Si alguna fundamental piedra de
toque cabe en primera instancia reconocer como organizadora general en la
producción del portugués Fernando Pessoa, según se encargaron de insistir una y
otra vez él mismo y sus diversos heterónimos, es Alberto Caeiro: único poeta moderno
reconocido por ellos como capaz de inhabilitar —al menos durante cierto período
de su producción— las múltiples patologías espirituales, emotivas, reflexivas y
perceptuales del subjetivismo, para indicar a los seres humanos el camino de
regreso hacia el objetivismo pagano puro. La empresa propuesta y ejecutada por
Pessoa a través de Caeiro contempla, en el orden de la percepción, las más lúcidas
y pertinentes tentativas que en su momento propusiera el realismo —rápidamente
inhabilitadas o siquiera invisibilizadas por la institucionalización y el
cliché— aun cuando bajo ninguna circunstancia quepa tipificarlas dentro del
marco de las convenciones terminológicas que se han establecido como realistas.
= = =
Trabajo por hacer:
**A.** Según el texto sobre Pessoa y Caeiro, ¿qué camino indicaría Caeiro a los seres humanos?
**B.** Retoma, por favor, el texto sobre Pessoa y Caeiro y prosíguelo a partir de su última oración.
Las líneas de datos no intervienen en ninguna parte de este ejercicio.

Extracto de datos:
= = =
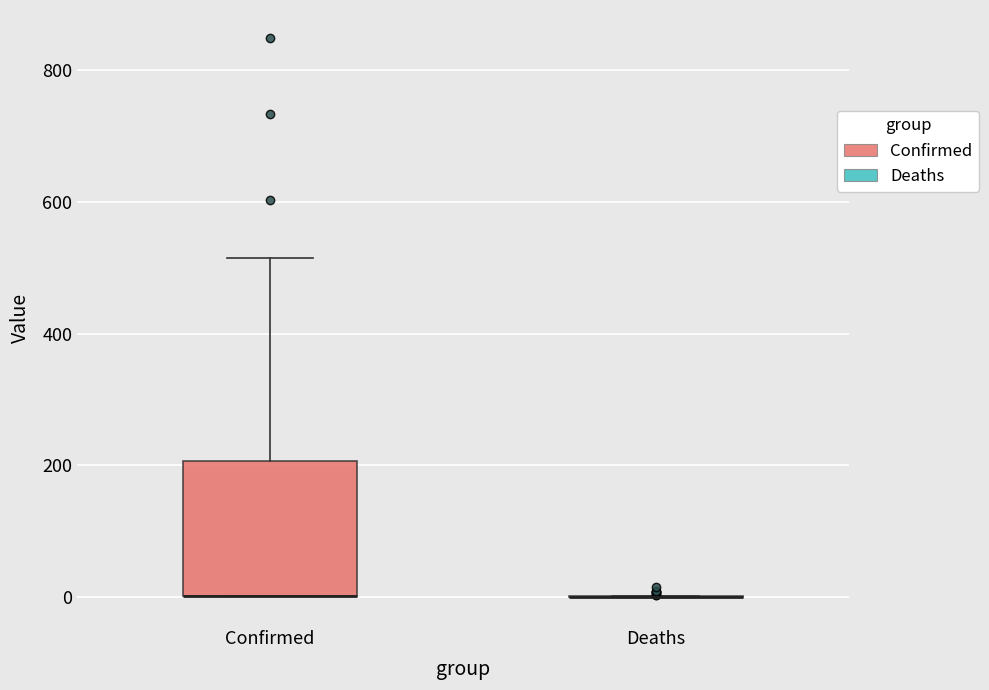

Reading left to right, read every box against the y-axis: the position of its median line, the range the box covers, and the ends of its whiskers. The values are not printed on the chart, so give them approximately, as read against the axis.

Confirmed: median 0 (drawn on the box's lower edge), box 0 to 200, whiskers 0 to 520
Deaths: box collapsed to a line at 0, whiskers 0 to 0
= = =
Respuestas del ejercicio:
**A.** El camino de regreso hacia el objetivismo pagano puro.

**B.**
El realismo decimonónico, así en la pintura como en la narrativa, desde donde se le traslada al teatro, surge dentro de un contexto bien delimitado, respondiendo a las particulares circunstancias de dicho contexto. La reacción contra los abusos subjetivistas del Romanticismo, así como contra las postreras inercias del idealismo y el control que durante siglos habían encumbrado en el poder a las aristocracias nobiliarias, provocan que a la hora de los recuentos y las definiciones se privilegien los aspectos de orden más inmediatamente social y político; lo cual no tendría nada de censurable, si no fuera porque en la operación acaban por inhabilitársele al movimiento sus más decisivas y constitutivas implicaciones metafísicas. De ahí, no resulta azaroso que el indómito impulso realista originario acabe servilmente circunscrito a los sobreentendidos legitimatorios del peor positivismo, enseñoreado de la actual escena neoliberal —y sus cada vez más frontales matices neofeudales— con la misma impune omnipotencia que en los albores de la sociedad burguesa, a despecho de sus múltiples y estridentes camuflajes retóricos.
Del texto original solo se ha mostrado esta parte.